How India’s little kids have been devasted by the lockdown

Lockdowns in India have impacted the education of little kids greatly. Lack of interactions with their peers, limited physical activities and lack of learning resources are some of the challenges they have faced.

India went into a total lockdown on Match 25th to curb the rising cases of the virus. The economy and schools were shut down, workers were directed to work at home, and students’ mode of learning changed to virtual learning.

60 days later, the impact of the lockdown has started to emerge in the education sector. The lack of resources to learn a successful online learning program from school and students with no access to laptops has become a challenge.

However, the impact the lockdown has had on little kids is devastating. The migration to online learning in India did not have consideration for young kids.

Little interactions for little kids

The lockdown and the migration to online learning meant little to no interaction with their peers. The online learning methodology of learning has not been effective in helping these students.

Senior students have already adapted to learning through Zoom using laptops and smartphones. Teachers are also finding it easy to interact with senior students through online platforms.

However, for little kids, they are yet to understand why such measures are being taken. There is no enthusiasm from them about learning online and they would rather interact on a physical level with their peers.

Attention span

They also do not have a high attention span. Therefore, they cannot be able to concentrate on long online classes. A Gurgaon-based HR manager and a parent to a little kid said during online classes, her child was only excited to see the faces of her classmates during the first few minutes, then the excitement faded away. She continued by saying online education was missing something the regular classes was providing for her daughter.

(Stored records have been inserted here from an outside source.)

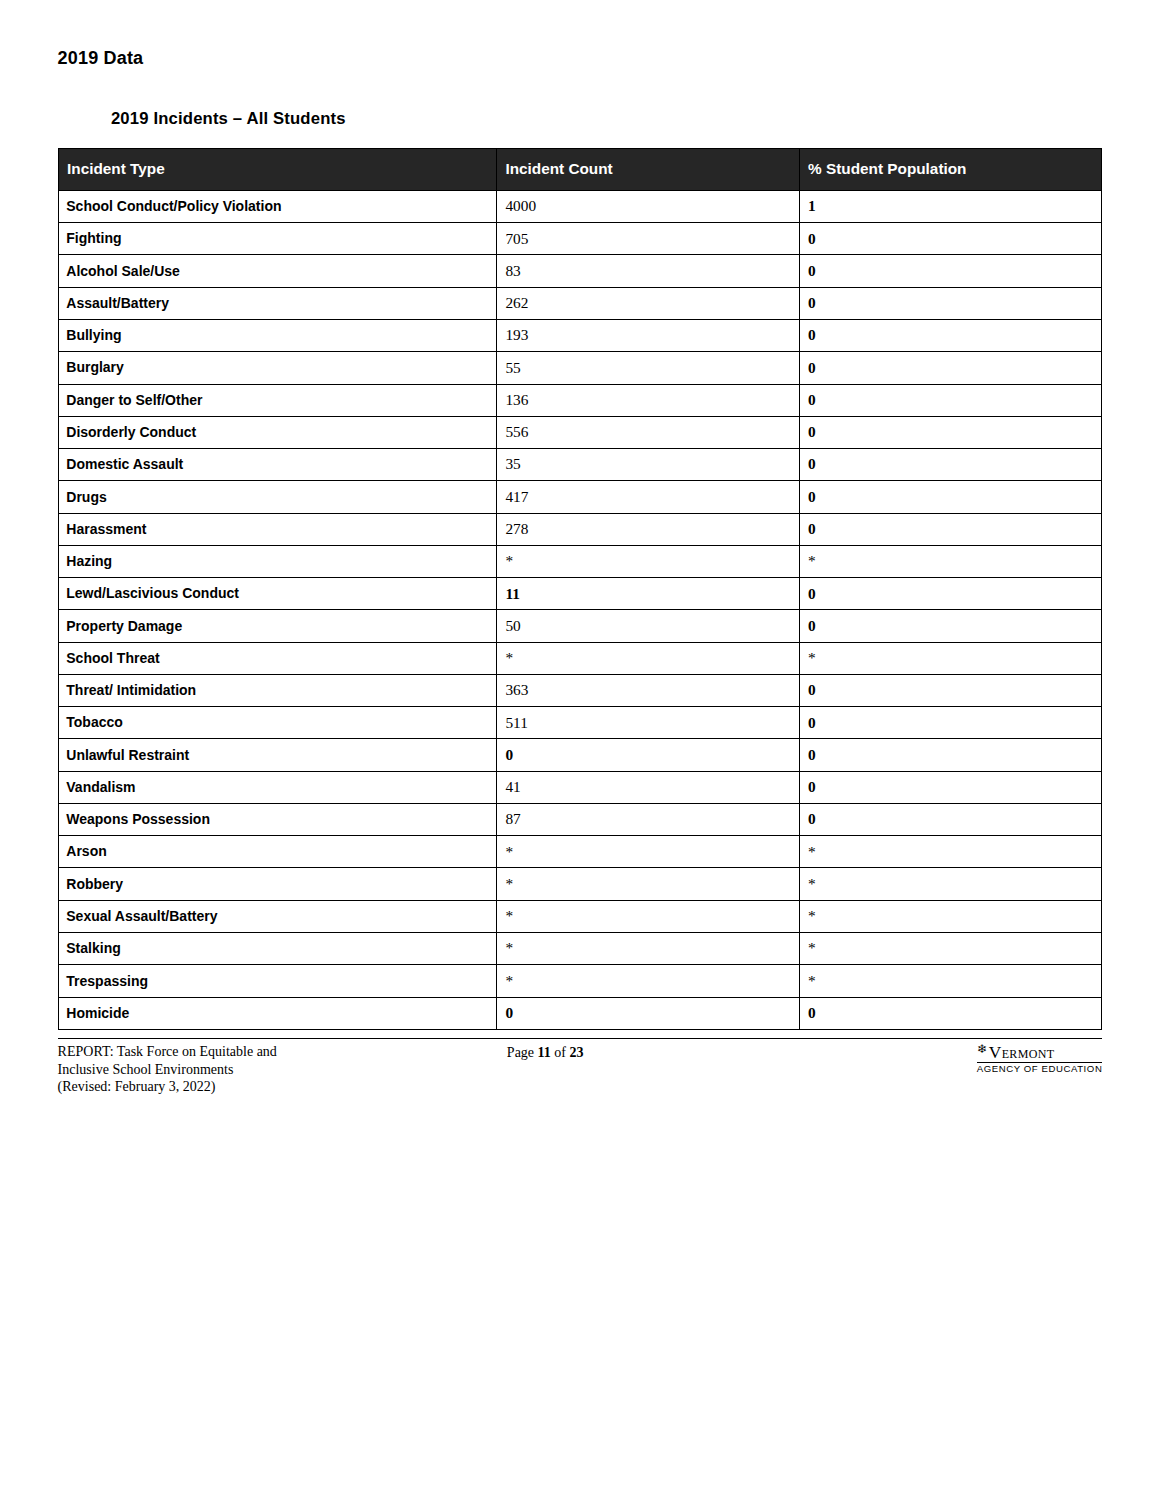2019 Data
2019 Incidents – All Students
| Incident Type | Incident Count | % Student Population |
| --- | --- | --- |
| School Conduct/Policy Violation | 4000 | 1 |
| Fighting | 705 | 0 |
| Alcohol Sale/Use | 83 | 0 |
| Assault/Battery | 262 | 0 |
| Bullying | 193 | 0 |
| Burglary | 55 | 0 |
| Danger to Self/Other | 136 | 0 |
| Disorderly Conduct | 556 | 0 |
| Domestic Assault | 35 | 0 |
| Drugs | 417 | 0 |
| Harassment | 278 | 0 |
| Hazing | * | * |
| Lewd/Lascivious Conduct | 11 | 0 |
| Property Damage | 50 | 0 |
| School Threat | * | * |
| Threat/ Intimidation | 363 | 0 |
| Tobacco | 511 | 0 |
| Unlawful Restraint | 0 | 0 |
| Vandalism | 41 | 0 |
| Weapons Possession | 87 | 0 |
| Arson | * | * |
| Robbery | * | * |
| Sexual Assault/Battery | * | * |
| Stalking | * | * |
| Trespassing | * | * |
| Homicide | 0 | 0 |
REPORT: Task Force on Equitable and
Inclusive School Environments
(Revised: February 3, 2022)
Page 11 of 23
Vermont AGENCY OF EDUCATION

Creative ways teachers are bridging the divide

Parents and teachers noted that children required playing time, which virtual learning was not providing. To make online classes more interesting for these little kids, teachers have now introduced storytelling, Yoga and playtime in their virtual classes.

Priya Krishnan, founder and CEO of KLAY said parents had started complaining of their children not getting enough physical activities. Therefore, they decided to add such activities in their classes to help these students.
Parents were also asked to take an active role in their kids’ learning life during the lockdown period by Manu Gulati, teacher and education expert. He also cautioned on the overreliance of technology in helping little kids during the lockdown period.